Work request -
It is required that all of the data be written out exactly.

=== Available data ===

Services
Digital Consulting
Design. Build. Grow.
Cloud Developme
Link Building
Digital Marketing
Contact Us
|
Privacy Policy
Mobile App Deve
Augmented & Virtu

===

Exercise answer -
Services
Digital Consulting
Design. Build. Grow.
Cloud Developme
Link Building
Digital Marketing
Contact Us
|
Privacy Policy
Mobile App Deve
Augmented & Virtu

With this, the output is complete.